(Task to carry out): Please retype the data below exactly, stopping after the line with "Die Internetseiten verwenden" and skipping every picture.
═══ Dataset extract
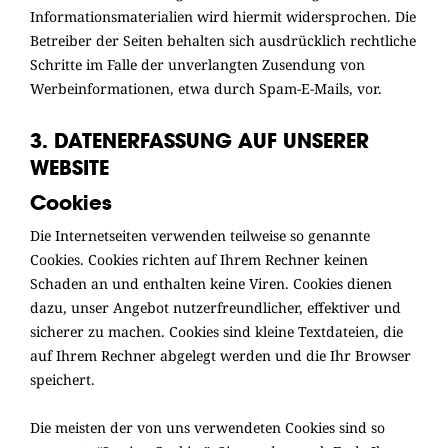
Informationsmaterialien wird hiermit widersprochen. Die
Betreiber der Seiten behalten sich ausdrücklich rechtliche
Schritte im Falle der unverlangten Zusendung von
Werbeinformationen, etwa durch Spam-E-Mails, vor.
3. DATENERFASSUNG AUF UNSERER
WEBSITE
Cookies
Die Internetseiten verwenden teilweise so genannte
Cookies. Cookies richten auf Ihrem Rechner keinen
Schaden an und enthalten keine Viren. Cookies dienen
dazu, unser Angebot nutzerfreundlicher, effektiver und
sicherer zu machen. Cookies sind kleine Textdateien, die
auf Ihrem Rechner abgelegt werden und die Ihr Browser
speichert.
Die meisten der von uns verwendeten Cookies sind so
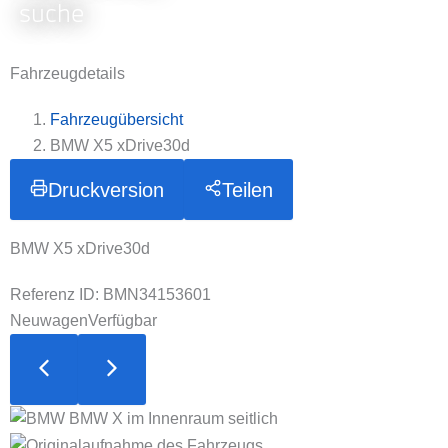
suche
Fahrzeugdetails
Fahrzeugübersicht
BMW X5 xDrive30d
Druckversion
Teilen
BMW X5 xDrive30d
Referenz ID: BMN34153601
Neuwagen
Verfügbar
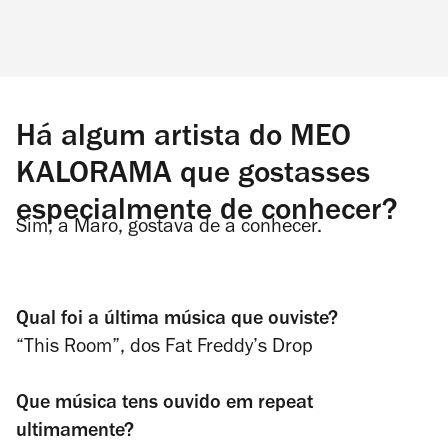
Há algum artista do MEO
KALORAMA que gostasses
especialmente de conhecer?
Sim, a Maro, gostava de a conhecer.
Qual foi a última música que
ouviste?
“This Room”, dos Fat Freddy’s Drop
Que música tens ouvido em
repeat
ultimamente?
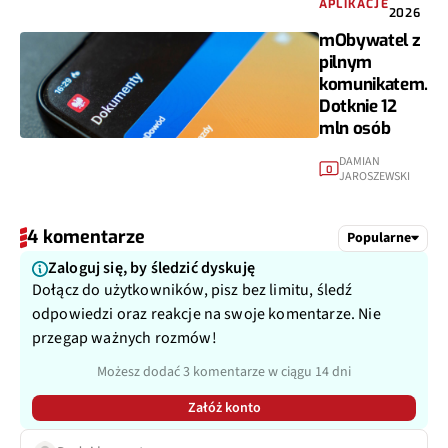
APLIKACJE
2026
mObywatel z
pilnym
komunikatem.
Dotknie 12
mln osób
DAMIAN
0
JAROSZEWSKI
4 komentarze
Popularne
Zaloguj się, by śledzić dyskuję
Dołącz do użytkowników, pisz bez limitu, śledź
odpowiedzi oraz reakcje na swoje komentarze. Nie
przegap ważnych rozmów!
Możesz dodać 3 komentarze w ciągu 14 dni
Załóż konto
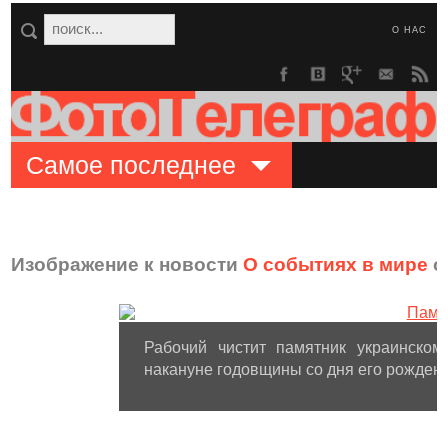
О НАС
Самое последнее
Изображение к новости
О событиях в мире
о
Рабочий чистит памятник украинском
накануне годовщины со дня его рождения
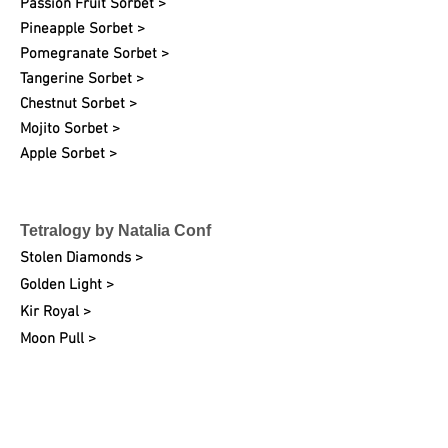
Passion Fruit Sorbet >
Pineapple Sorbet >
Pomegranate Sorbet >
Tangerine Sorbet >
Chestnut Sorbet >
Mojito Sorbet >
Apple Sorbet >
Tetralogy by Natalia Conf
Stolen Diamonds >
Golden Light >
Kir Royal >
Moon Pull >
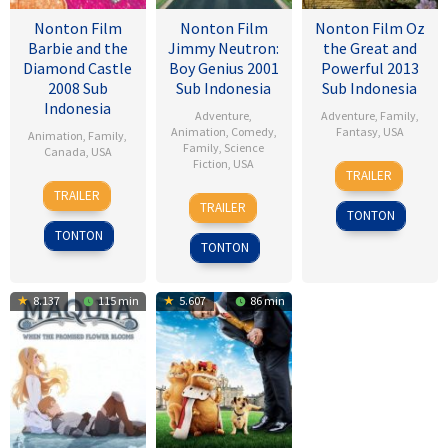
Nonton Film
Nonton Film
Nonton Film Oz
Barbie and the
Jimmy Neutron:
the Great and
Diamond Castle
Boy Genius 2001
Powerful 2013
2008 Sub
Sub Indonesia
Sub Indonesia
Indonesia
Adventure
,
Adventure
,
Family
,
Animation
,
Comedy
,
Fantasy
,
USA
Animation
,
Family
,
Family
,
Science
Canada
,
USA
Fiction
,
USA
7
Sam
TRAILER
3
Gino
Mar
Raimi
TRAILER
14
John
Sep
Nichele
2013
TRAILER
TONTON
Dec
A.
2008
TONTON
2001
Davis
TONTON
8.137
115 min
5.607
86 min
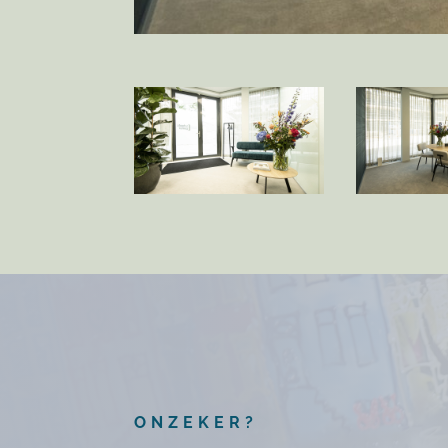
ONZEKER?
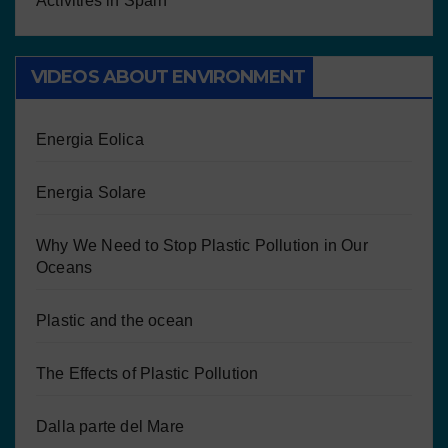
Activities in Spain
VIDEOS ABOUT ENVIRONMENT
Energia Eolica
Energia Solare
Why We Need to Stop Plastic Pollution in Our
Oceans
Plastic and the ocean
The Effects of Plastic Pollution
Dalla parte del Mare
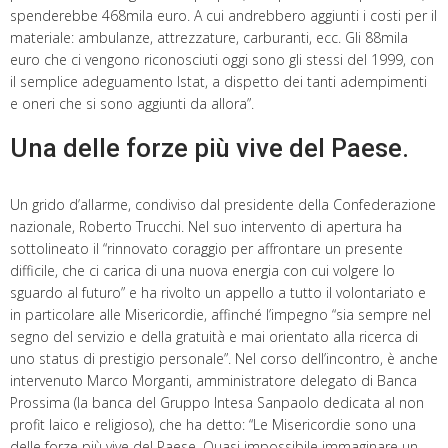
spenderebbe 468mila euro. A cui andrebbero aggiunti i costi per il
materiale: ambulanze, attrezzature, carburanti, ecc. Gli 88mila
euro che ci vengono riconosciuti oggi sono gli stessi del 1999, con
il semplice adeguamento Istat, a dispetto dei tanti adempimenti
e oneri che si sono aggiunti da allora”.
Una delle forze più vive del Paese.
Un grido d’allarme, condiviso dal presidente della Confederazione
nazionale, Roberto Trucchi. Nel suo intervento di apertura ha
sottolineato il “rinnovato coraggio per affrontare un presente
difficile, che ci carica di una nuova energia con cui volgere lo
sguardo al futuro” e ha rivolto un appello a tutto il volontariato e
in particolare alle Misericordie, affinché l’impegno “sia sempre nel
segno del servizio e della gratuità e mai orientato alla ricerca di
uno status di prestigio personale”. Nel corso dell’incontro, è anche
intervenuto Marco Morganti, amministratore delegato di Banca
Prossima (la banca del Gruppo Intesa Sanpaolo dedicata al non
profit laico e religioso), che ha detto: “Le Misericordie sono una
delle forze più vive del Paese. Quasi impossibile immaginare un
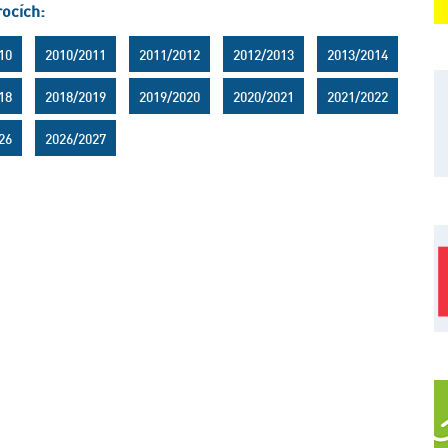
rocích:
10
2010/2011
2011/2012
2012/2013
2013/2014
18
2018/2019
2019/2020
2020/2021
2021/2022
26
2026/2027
══════
(Answer space):
Informationsmaterialien wird hiermit widersprochen. Die
Betreiber der Seiten behalten sich ausdrücklich rechtliche
Schritte im Falle der unverlangten Zusendung von
Werbeinformationen, etwa durch Spam-E-Mails, vor.
3. DATENERFASSUNG AUF UNSERER
WEBSITE
Cookies
Die Internetseiten verwenden teilweise so genannte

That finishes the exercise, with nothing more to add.